An Oxford Django sprint had been mooted for this weekend. I didn't hear much more about it, but to be honest I had the great opportunity to actually have my own sprint---against 1.0b1---in work this week, working on a fast-turnaround project. I definitely felt performance improvements, especially when running unit tests. It was also lovely to work on my first internationalized/localized site and to find that it was just a question of dropping in certain bits of middleware to make it work across six languages. We didn't have any translations in place, but I clicked on "Polszczyzna" expecting bugger-all to happen and then suddenly realised that the English-language link read "Anglieski." It's characteristic of Python's (and Django's) refreshingly plastic and just-works behaviour. Magic.

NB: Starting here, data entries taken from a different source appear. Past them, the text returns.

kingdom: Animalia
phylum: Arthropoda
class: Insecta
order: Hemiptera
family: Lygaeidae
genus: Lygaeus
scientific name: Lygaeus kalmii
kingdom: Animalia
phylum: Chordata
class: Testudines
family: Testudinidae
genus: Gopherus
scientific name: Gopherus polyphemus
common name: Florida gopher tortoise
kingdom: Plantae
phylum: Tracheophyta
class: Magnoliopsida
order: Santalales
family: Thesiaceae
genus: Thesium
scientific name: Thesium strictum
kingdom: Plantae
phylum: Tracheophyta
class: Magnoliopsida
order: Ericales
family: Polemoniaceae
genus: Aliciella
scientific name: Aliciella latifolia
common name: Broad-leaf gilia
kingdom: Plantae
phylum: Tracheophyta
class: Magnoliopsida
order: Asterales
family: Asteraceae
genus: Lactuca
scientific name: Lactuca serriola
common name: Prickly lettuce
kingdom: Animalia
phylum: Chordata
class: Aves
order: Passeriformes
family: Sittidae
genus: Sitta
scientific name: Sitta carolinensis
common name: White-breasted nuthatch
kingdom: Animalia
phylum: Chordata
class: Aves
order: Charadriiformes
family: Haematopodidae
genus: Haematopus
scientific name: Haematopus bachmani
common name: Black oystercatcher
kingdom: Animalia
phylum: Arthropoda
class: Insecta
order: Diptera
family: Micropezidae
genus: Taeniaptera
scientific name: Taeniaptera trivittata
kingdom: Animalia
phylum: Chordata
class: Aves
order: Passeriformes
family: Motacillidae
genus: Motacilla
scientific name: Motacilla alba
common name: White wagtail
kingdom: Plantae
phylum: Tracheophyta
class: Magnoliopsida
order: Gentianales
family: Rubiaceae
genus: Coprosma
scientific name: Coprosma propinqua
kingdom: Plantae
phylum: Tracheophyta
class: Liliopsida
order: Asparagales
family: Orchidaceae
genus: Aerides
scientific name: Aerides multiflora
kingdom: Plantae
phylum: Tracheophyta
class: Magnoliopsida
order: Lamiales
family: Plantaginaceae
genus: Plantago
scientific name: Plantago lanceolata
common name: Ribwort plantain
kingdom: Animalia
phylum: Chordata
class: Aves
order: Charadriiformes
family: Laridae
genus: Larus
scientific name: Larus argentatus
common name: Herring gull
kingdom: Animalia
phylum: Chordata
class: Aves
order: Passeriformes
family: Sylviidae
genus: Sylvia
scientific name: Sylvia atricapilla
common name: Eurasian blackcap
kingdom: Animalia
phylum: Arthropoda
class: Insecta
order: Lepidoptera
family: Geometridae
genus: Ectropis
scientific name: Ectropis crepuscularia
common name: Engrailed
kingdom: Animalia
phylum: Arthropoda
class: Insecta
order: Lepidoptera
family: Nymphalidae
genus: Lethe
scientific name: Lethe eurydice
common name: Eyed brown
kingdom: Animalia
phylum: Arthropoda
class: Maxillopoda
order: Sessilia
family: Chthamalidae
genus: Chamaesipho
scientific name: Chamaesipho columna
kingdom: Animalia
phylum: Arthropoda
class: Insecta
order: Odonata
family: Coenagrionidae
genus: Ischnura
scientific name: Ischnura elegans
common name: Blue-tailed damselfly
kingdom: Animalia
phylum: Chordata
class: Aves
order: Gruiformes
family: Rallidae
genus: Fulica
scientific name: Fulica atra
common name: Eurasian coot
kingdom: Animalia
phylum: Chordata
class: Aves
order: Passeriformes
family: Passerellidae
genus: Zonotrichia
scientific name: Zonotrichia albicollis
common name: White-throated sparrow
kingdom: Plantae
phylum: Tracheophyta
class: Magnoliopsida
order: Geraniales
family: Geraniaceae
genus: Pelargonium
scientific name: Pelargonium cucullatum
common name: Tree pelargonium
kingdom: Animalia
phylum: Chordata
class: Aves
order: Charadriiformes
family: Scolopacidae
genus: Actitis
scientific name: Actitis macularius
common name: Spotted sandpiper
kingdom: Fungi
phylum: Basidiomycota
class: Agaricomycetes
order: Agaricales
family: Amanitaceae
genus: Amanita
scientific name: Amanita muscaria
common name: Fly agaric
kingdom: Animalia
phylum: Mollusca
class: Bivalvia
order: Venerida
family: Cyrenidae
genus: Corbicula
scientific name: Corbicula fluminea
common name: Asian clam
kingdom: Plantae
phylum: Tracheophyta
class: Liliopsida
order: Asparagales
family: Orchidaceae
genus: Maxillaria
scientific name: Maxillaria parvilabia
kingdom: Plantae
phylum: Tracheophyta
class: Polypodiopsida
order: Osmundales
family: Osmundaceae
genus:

We did encounter one bug, involving model inheritance. I struggled for a while with registering with the project trac to report it. It's my first mediocre experience with Django: I waited a day or so for the arrival of an account-confirmation email, but eventually gave up without adding what would have admittedly been a me-too to an existing bug report. But then, email finally in my inbox, I chased it up just now, to find that it's been fixed. Today.

Probably much like Django itself, the project's interface with the user/consumer requires some past experience with its foibles, but the actual endeavour itself is fast, well-factored and puts most closed-source equivalents to shame.

OGN8 has become the musical OGN

Oxford Geek Nights #8: Rockin' Rabbit. Because home socializing is killing public speaking.

Without trying particularly hard, I seem to have turned OGN8 into Online Music OGN. All right, I did book Ben Walker, geek troubadour to do a turn prior to the speakers. But it was by chance that we've got two music-tech industry gurus in to present our keynote talks.

Rhodri Marsden, who will cringe when I call him a guru, writes the Cyberclinic for the Independent, plays keyboards in Scritti Politti, and has long and varied experience with the music industry: he'll be discussing how recorded media alone will no longer support an up-and-coming band. And Ian Hogarth, who is CEO and co-founder of Songkick, will explain how recordings can channel users into , where arguably the real money is these days.

If you want to be successful in the modern music industry, and you've read Steve Albini's essay on the subject, then you could do worse than sticking round for the post-keynote questions and answers slot, where we'll invite these gurus---sorry again, Rhodri---to take questions from the floor. No asking either of them to buy your album, though.

After the Q&A session, we'll move into more traditional OGN variety fare, with talks about online payment, the open web, cloud computing and the long-awaited release of Django 1.0. If I can get it together, we should also have a book raffle. And thanks to Torchbox and Google for their sponsorship, entrance is still FREE. How can you bear to stay at home?